Finissons par l’Europe. Le pape est
venu haranguer le parlement de Strasbourg. Pourquoi un tel privilège
conçu par Martin Schulz ? A quand une invitation du même type à un
représentant de la Franc-Maçonnerie ou de la Libre-Pensée ? En fait, il y
a erreur de destination. Un parlement démocratique n'est pas un lieu de prêche,
ni de propagande athée. Quant aux racines chrétiennes de l’Europe elles
relèvent d'une conception très partisane de
l'histoire. Que fait-on des racines que sont l’humanisme antique, la
médiation arabe qui en a sauvé l'héritage, le rationalisme des Lumières, la
pensée sociale du dix-neuvième siècle, les droits humains conquis souvent
contre l’Eglise ou malgré elle? Et qui les représente ?Le souci de
l’humain, au demeurant, est venu bien tardivement à l’Eglise institutionnelle,
qui n’a pas répugné à user des deux glaives chers à Bernard de Clairvaux,
canonisé par l'Eglise, ni à lancer l’Inquisition contre les hérétiques
prétendus, les juifs ou les musulmans mal convertis, les athées ou les
francs-maçons. Cette Europe-là, conjugant les bûchers, l'index des livres
interdits, l'antijudaïsme chrétien dégénéré en antisémitisme sans que l'Eglise
proteste, ne peut guère donner la leçon.
Après l’Europe néolibérale qui
désespère les peuples, l’Europe vaticane se pose en supplément d’âme du
néolibéralisme fatalisé. Au prix de la remise en cause de l’égalité de droits
entre croyants et athées. Et du remplacement de la solidarité par la charité.

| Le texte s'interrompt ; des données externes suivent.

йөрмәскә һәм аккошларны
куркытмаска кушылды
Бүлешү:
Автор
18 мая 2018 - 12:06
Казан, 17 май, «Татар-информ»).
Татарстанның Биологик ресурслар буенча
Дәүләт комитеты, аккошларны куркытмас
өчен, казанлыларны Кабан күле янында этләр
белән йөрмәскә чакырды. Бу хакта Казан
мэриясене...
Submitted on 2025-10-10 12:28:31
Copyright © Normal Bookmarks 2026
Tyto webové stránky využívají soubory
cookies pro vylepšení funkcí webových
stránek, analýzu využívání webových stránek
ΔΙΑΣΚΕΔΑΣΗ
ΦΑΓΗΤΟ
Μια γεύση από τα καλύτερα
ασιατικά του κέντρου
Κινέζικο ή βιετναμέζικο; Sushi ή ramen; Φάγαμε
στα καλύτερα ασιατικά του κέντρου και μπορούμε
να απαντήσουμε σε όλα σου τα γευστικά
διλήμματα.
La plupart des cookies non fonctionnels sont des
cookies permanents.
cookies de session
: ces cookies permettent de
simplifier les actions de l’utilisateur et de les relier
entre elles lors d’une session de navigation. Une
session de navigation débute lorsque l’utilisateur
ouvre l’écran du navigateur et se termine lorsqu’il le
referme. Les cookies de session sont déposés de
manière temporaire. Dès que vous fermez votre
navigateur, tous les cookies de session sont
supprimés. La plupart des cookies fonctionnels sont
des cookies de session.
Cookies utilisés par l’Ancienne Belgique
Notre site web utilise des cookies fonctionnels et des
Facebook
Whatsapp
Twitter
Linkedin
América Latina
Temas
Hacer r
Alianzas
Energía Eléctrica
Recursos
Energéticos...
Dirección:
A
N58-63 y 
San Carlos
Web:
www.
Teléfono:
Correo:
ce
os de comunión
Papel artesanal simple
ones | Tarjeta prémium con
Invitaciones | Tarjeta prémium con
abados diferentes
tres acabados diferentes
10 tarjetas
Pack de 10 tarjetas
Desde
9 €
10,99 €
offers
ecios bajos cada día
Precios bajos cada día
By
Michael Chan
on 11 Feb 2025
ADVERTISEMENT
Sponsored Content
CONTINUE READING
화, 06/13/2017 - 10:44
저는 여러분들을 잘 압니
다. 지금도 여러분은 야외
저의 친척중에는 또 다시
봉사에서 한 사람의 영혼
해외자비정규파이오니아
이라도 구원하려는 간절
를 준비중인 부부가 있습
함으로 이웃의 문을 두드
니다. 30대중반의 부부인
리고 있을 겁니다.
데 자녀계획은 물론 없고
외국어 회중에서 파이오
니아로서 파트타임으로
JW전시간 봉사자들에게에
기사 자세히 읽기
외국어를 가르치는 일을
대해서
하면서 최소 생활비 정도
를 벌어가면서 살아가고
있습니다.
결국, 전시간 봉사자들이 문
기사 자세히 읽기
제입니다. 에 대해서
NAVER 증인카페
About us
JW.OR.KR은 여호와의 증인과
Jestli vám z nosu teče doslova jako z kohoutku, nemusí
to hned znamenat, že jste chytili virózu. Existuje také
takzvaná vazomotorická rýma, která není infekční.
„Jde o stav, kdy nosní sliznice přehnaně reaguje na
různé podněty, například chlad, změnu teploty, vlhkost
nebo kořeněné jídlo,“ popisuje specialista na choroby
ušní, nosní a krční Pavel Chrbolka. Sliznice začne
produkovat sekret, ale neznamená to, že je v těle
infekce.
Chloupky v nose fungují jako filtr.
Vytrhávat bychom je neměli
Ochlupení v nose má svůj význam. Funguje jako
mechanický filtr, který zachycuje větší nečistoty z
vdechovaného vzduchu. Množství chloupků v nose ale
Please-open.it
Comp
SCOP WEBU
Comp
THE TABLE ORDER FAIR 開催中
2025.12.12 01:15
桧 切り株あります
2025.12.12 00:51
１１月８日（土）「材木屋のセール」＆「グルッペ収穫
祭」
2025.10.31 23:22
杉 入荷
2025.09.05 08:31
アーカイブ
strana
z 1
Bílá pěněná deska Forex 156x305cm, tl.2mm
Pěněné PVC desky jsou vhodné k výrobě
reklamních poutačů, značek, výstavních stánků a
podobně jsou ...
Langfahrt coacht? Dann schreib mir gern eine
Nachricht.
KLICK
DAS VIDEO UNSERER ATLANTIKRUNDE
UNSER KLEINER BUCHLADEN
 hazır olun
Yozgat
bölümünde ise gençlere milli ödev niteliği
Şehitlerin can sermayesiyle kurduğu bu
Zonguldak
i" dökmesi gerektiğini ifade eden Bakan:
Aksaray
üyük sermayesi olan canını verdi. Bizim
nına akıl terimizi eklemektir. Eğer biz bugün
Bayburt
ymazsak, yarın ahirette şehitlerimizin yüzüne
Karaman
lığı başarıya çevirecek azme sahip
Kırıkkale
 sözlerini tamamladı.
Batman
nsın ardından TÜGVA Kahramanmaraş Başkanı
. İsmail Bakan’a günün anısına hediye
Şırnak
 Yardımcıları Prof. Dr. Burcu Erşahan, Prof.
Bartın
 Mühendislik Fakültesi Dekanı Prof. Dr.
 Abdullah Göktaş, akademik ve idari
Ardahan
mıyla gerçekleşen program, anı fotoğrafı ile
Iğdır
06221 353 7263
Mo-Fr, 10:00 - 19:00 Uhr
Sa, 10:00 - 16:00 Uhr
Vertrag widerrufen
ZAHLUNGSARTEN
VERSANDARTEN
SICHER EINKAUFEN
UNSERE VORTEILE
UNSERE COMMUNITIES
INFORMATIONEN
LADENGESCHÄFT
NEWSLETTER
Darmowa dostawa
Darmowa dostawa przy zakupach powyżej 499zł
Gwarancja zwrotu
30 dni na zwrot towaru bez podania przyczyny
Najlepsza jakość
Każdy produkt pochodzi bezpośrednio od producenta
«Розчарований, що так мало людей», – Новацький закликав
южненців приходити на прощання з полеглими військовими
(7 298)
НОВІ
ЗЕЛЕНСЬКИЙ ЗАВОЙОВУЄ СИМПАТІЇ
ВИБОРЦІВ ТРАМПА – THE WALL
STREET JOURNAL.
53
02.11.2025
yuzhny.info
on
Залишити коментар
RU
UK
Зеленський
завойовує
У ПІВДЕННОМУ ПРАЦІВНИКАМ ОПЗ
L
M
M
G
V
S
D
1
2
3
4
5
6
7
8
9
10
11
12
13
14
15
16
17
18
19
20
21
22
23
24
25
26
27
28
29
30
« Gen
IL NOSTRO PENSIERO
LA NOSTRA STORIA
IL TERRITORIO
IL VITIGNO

Par ailleurs celles et ceux qui subissent de plein fouet la privatisation des
services publics ainsi que la destruction de la fiscalité redistributive et du
droit du travail, exigées par une telle Europe, ne trouveront guère de
consolation dans ce cléricalisme d’un nouveau genre. Une fois encore, ce sont
les plus démunis, les laissés pour compte, que l’on mystifie par de bonnes
paroles qui laissent en l’état l’horreur économique. Pour eux, le supplément d’âme d’un monde sans âme est
dérisoire. Beaucoup de croyants, comme naguère la philosophe Simone Weil, ont
refusé que la religion serve de simple compensation et en ont appelé à une
véritable politique sociale, irréductible à la charité.
Qui ne voit d'ailleurs que le nouveau
couplage de l’ultralibéralisme et de la religion ressemble à s’y méprendre à
l’idéologie propre au capitalisme sauvage du dix-neuvième siècle ?
Exploitation sans frein toute la semaine, et aumône le dimanche. Ainsi l'Europe
est en train de promouvoir de nouveaux privilèges pour deux religions. Celle du
du Dieu-Marché et celle du catholicisme. Les européens qui ne sont fidèles ni
de l'une ni de l'autre apprécieront.